RIM got hit with the 8800, and now with the launch of the 8300, the company is aiming at revitalizing its market presence. However, it would be unfair to compare the Curve based on the company’s other products. This time around, RIM made it very clear that the target audience for this phone are people who are looking for certain features like access to mail etc. and the phone offers it all. How does it manage that? Let’s take a look.
What’s more, the buttons are quite responsive and evenly spaced, which makes typing a pleasure. The left and right shift buttons, each required for typing symbols or upper case letters also supplement the keypad, and I love the keypad for the convenience it offers. I typed long mails, and also used Google Talk extensively, but couldn't muster enough reasons to trash it.

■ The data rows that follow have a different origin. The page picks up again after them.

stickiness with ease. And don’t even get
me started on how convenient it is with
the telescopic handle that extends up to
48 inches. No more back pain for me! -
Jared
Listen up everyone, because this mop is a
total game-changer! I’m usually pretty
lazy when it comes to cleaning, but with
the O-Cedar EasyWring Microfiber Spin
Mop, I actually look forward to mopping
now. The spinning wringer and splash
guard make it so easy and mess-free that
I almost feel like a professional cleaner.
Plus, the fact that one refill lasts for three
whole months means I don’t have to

The screen is a 2.5 inch 65,000 color screen with a 320x240 pixel resolution. Like its predecessor, this phone also incorporates the white glowing trackball. Having this, according to the company, is one of the turning points for the phone as users can navigate with ease. Quite frankly, I like the trackball.
There is another reason to fall right in love with the phone — the 3.5mm jack that you will find at the left side of the phone. Personally, this appeals to me more than anything else. This is because it enables me to use my Sony earphones to watch videos and listen to music. This is the first step RIM has taken to make its phones more multimedia friendly. On the same side, just below the earphone jack you will find the miniUSB slot. And the Voice dialing button can be found on the same side too.
On the right side you will find the Volume buttons and the camera button. On the back you will find the Camera with flash and the self-portrait mirror. What I don’t like about the Curve, however, is that it doesn’t feature a hot swap slot. In fact, you will need to take the battery out each time you need to take the Micro SD Card out, which in my opinion — sucks!